ホントに久しぶりだな、こうして喧嘩するの。
喧嘩をしていれば、またリュウ兄が仲裁に来てくれるだろうか。
心の奥で、そんな気がしていた。
「ほれほれ、社の前でそないなもん出しとったら罰当たりとちゃうん?」
「む……」
ミズナは渋々刀を鞘に収めながら、おれから目線を
「あの……」
「なんや?」
「しばらくは、いるのか?」
囁くような声で聞いてくる。
昔から変わらんなぁ。
「せやな。これからはここを拠点にするさかい。

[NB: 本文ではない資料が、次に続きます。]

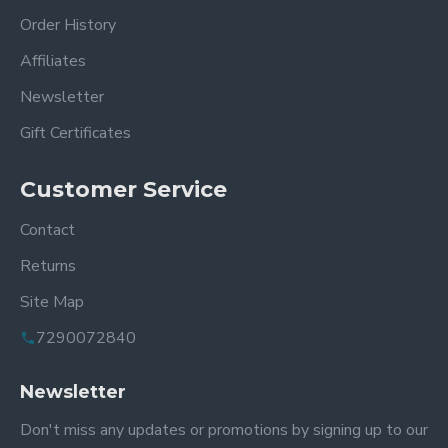
Order History
Affiliates
Newsletter
Gift Certificates
Customer Service
Contact
Returns
Site Map
7290072840
Newsletter
Don't miss any updates or promotions by signing up to our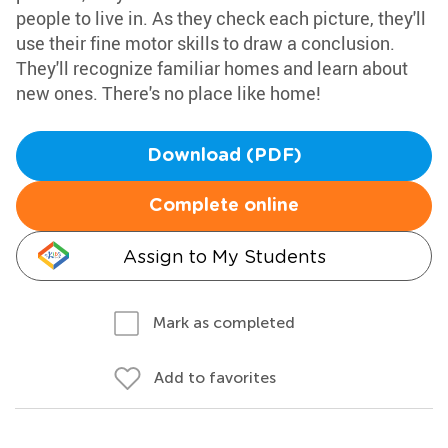
people to live in. As they check each picture, they'll
use their fine motor skills to draw a conclusion.
They'll recognize familiar homes and learn about
new ones. There's no place like home!
Download (PDF)
Complete online
Assign to My Students
Mark as completed
Add to favorites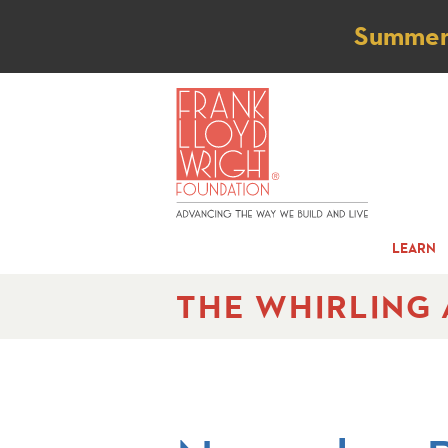
Not
Summer t
LEARN
THE WHIRLING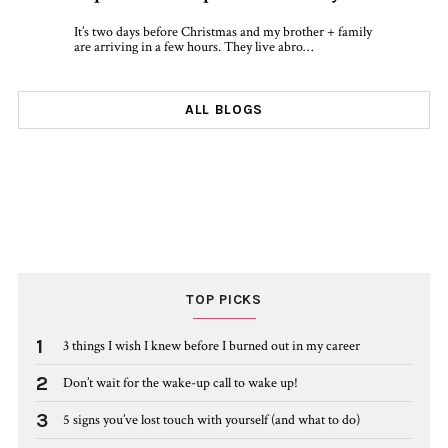
It’s two days before Christmas and my brother + family
are arriving in a few hours. They live abro…
ALL BLOGS
TOP PICKS
1
3 things I wish I knew before I burned out in my career
2
Don’t wait for the wake-up call to wake up!
3
5 signs you’ve lost touch with yourself (and what to do)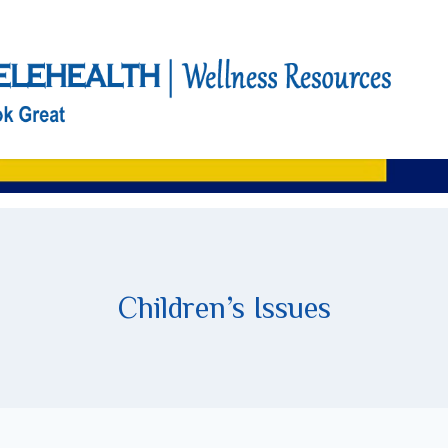
Children’s Issues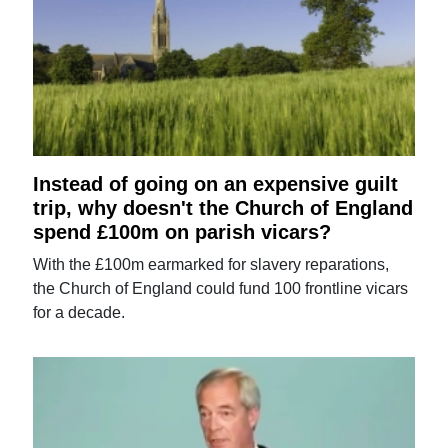
Instead of going on an expensive guilt
trip, why doesn't the Church of England
spend £100m on parish vicars?
With the £100m earmarked for slavery reparations,
the Church of England could fund 100 frontline vicars
for a decade.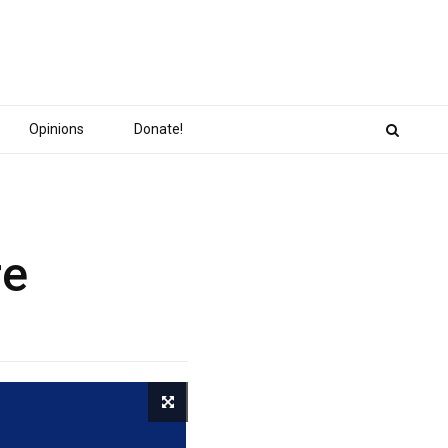
Opinions
Donate!
re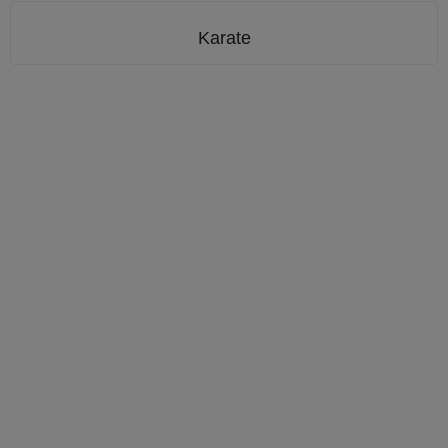
Karate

おやっさんに認められて、ワツキ専属の商人になれたからなぁ」
言いながら、おれは池の畔へ足を運ぶ。
「……ミズナ、久しぶりに水切りしねぇか?」
あえてミズナと呼び、かつてのおれの口調で問うた。
突然名を呼ばれ驚いているのか、ミズナは瞠目していた。
「やらね?」
「……いいよ、やろう」
可愛らしい笑みを浮かべると、あいつも〝あの時〟のままの口調で返事をした。
おれたちは小石を手に取り、池を見つめる。
今ここに、リュウ兄はいない。
「せーので投げるぜ」
「うん」
「せ~っの!」
同時に放たれた二つの石は、並んで飛び跳ねていく。
おれたちは、歩き出したんだ。
並行だった石の間隔が徐々に開いていく。まるで、おれたちの進む道が分かれたことを示しているかのように。
静かな沈黙が流れる。
「……さてと。仕事に戻りましょか。マツザワはんも任務抜け出して来たんやろ?」
「な……」
「その格好、よそ行きやもんなぁ」
村にいる間、基本的にミズナは道着姿だった。
図星なのか、そのまま押し黙る。
「そないにわいに会いたかったんかぁ?」
意地悪そうな笑みを浮かべると、案の定あいつは向きになった。
「そんなわけないだろう! すぐに戻る!」
そう怒鳴って、足早に石段を駆け下りていく。
「わいもロサリドへ商談に行かんとなぁ」
ミズナの背を見送りながら、ゆっくりと歩き出した。
カラン、カラン、カラン。
石段を一段下りる度に下駄の音が響く。
振り返ると、神木がおれたちを送り出すように、風が花弁を運んでくる。
「ほな、行ってきますわ」
おれは身を翻し、右手を上げた。
風が吹いた。
それは美しく咲き乱れる花弁を空へ運び、ワツキを駆け抜けていく。
春色の雪がこの地に降り注いでいた。